● **The problem**
Translate this sentence from the article on student trips into Spanish: "More days have already been added to the trip to allow a longer stop in Rome."

There are 11 students that have signed up for the trip and there is space for four more students.
“We will be doing research on the how sea horses are affected by diver activity,” Burkhart said.
“We found that diver activity actually helps seahorse population because the population density was high in areas where there were divers, three times more than the areas not used and now we want to find out why,” Burkhart said.
One of the students going to Belize is basing her senior project on the research.
Contact Jeff Burkhart at Ext. 4599 if you are interested in going to Belize and doing this type of research.
A different group of 18 students have been preparing to go to Italy since March.
Students are required to do their homework on Italy before going on this trip.
“The students begin their homework in the summer and you can’t go to Italy without studying, you just won’t understand,” said Ken Scambray, professor of English.
The students are also required to make a personal itinerary in preparation for their trip and read different textbooks and travel books.
“I encourage them to make a large itinerary so that if they do not complete it they can always keep it and go back to complete it,” Scambray said.
The students who travel to Italy are also required to visit all sites that are named in their six page syllabus.
More days have already been added to the trip to allow a longer stop in Rome.
“Some of the students expressed an interest in attending a soccer game while in Italy,” Scambray said. “If not prepared, students who are thrown into foreign environments will be completely overwhelmed.”

● **Data provided**
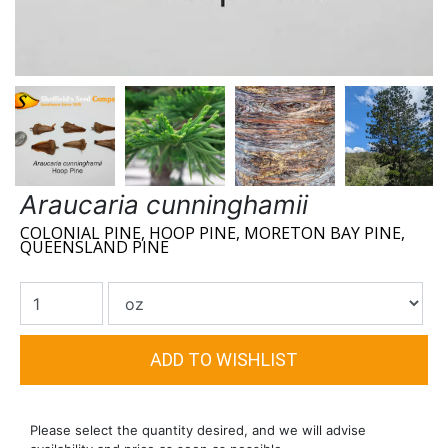
Araucaria cunninghamii
COLONIAL PINE, HOOP PINE, MORETON BAY PINE,
QUEENSLAND PINE
Please select the quantity desired, and we will advise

● **Task solution**
Ya se han añadido más días al viaje para permitir una parada más larga en Roma.